What you are asked to do
Render all of the data below as a numbered list, one line per item, with blank lines dropped. Leave the pictures out of your answer.
····················
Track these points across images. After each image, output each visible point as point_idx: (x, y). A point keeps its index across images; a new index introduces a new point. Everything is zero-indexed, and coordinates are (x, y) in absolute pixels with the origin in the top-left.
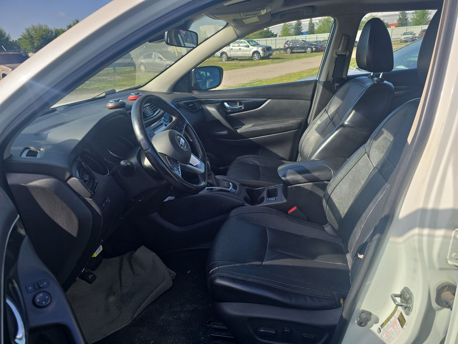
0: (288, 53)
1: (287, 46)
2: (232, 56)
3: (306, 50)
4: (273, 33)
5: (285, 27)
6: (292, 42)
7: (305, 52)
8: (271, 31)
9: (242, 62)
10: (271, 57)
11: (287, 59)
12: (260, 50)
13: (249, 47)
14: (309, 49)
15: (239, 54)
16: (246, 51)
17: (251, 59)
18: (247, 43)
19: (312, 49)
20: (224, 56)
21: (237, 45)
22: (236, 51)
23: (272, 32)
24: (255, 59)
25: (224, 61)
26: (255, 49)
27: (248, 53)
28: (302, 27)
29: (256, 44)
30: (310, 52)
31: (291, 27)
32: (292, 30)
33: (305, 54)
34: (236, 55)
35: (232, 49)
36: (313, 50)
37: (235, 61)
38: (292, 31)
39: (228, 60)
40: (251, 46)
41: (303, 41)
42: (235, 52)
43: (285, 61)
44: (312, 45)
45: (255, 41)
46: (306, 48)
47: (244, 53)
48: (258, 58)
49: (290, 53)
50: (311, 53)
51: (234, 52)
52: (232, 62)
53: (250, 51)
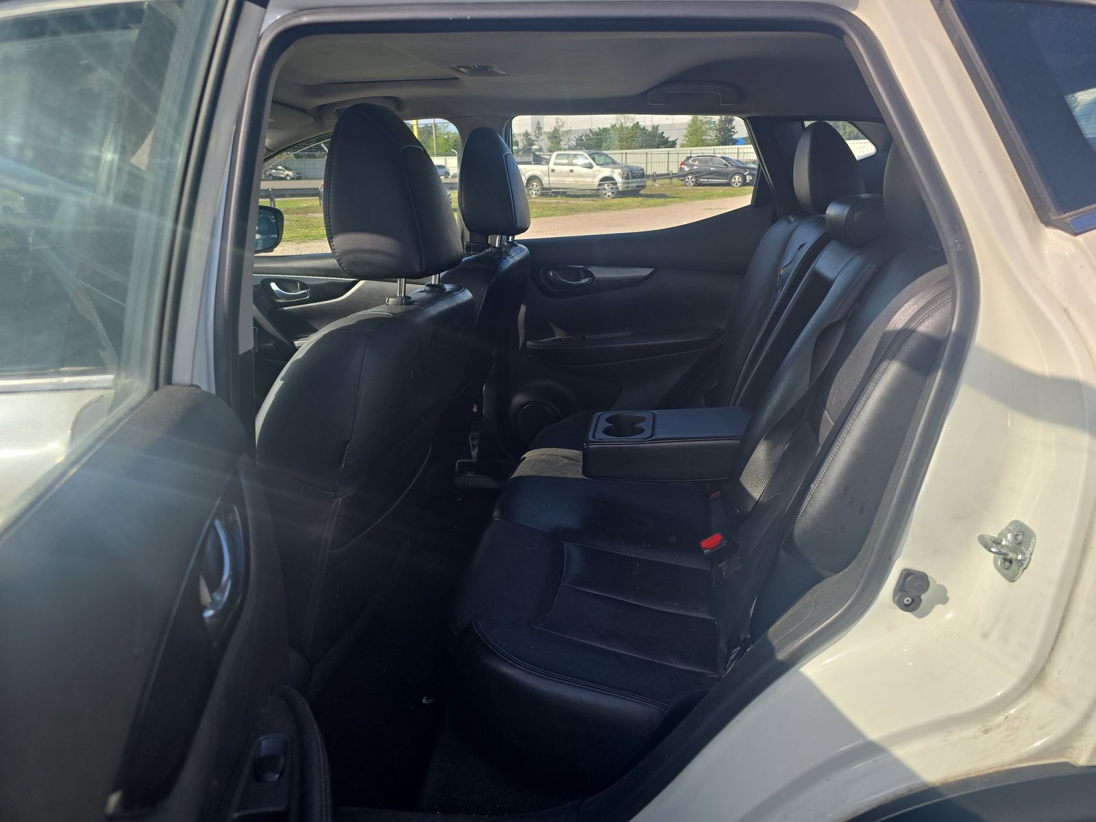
0: (688, 184)
1: (686, 169)
2: (552, 186)
3: (730, 179)
4: (668, 138)
5: (696, 124)
6: (700, 161)
7: (729, 184)
8: (663, 133)
9: (573, 201)
10: (642, 192)
11: (677, 199)
12: (617, 175)
13: (591, 167)
14: (737, 177)
15: (569, 181)
16: (586, 176)
17: (595, 194)
18: (587, 159)
19: (744, 177)
20: (535, 186)
21: (565, 161)
22: (562, 174)
23: (664, 135)
24: (605, 194)
25: (534, 196)
26: (606, 172)
27: (590, 180)
28: (734, 128)
29: (608, 160)
30: (739, 184)
31: (708, 126)
32: (712, 132)
33: (727, 188)
34: (563, 184)
35: (553, 171)
36: (747, 181)
37: (559, 197)
38: (712, 135)
39: (542, 195)
40: (597, 165)
41: (723, 158)
42: (560, 178)
43: (671, 202)
44: (745, 169)
45: (606, 155)
46: (731, 175)
47: (578, 179)
48: (613, 193)
49: (694, 186)
50: (741, 186)
51: (557, 176)
52: (552, 201)
53: (594, 176)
····················
Expected output
1. Track these points across images. After each image, output each visible point as point_idx: (x, y). A point keeps its index across images; a new index introduces a new point. Everything is zero-indexed, and coordinates are (x, y) in absolute pixels with the origin in the top-left.
2. 0: (288, 53)
3. 1: (287, 46)
4. 2: (232, 56)
5. 3: (306, 50)
6. 4: (273, 33)
7. 5: (285, 27)
8. 6: (292, 42)
9. 7: (305, 52)
10. 8: (271, 31)
11. 9: (242, 62)
12. 10: (271, 57)
13. 11: (287, 59)
14. 12: (260, 50)
15. 13: (249, 47)
16. 14: (309, 49)
17. 15: (239, 54)
18. 16: (246, 51)
19. 17: (251, 59)
20. 18: (247, 43)
21. 19: (312, 49)
22. 20: (224, 56)
23. 21: (237, 45)
24. 22: (236, 51)
25. 23: (272, 32)
26. 24: (255, 59)
27. 25: (224, 61)
28. 26: (255, 49)
29. 27: (248, 53)
30. 28: (302, 27)
31. 29: (256, 44)
32. 30: (310, 52)
33. 31: (291, 27)
34. 32: (292, 30)
35. 33: (305, 54)
36. 34: (236, 55)
37. 35: (232, 49)
38. 36: (313, 50)
39. 37: (235, 61)
40. 38: (292, 31)
41. 39: (228, 60)
42. 40: (251, 46)
43. 41: (303, 41)
44. 42: (235, 52)
45. 43: (285, 61)
46. 44: (312, 45)
47. 45: (255, 41)
48. 46: (306, 48)
49. 47: (244, 53)
50. 48: (258, 58)
51. 49: (290, 53)
52. 50: (311, 53)
53. 51: (234, 52)
54. 52: (232, 62)
55. 53: (250, 51)
56. 0: (688, 184)
57. 1: (686, 169)
58. 2: (552, 186)
59. 3: (730, 179)
60. 4: (668, 138)
61. 5: (696, 124)
62. 6: (700, 161)
63. 7: (729, 184)
64. 8: (663, 133)
65. 9: (573, 201)
66. 10: (642, 192)
67. 11: (677, 199)
68. 12: (617, 175)
69. 13: (591, 167)
70. 14: (737, 177)
71. 15: (569, 181)
72. 16: (586, 176)
73. 17: (595, 194)
74. 18: (587, 159)
75. 19: (744, 177)
76. 20: (535, 186)
77. 21: (565, 161)
78. 22: (562, 174)
79. 23: (664, 135)
80. 24: (605, 194)
81. 25: (534, 196)
82. 26: (606, 172)
83. 27: (590, 180)
84. 28: (734, 128)
85. 29: (608, 160)
86. 30: (739, 184)
87. 31: (708, 126)
88. 32: (712, 132)
89. 33: (727, 188)
90. 34: (563, 184)
91. 35: (553, 171)
92. 36: (747, 181)
93. 37: (559, 197)
94. 38: (712, 135)
95. 39: (542, 195)
96. 40: (597, 165)
97. 41: (723, 158)
98. 42: (560, 178)
99. 43: (671, 202)
100. 44: (745, 169)
101. 45: (606, 155)
102. 46: (731, 175)
103. 47: (578, 179)
104. 48: (613, 193)
105. 49: (694, 186)
106. 50: (741, 186)
107. 51: (557, 176)
108. 52: (552, 201)
109. 53: (594, 176)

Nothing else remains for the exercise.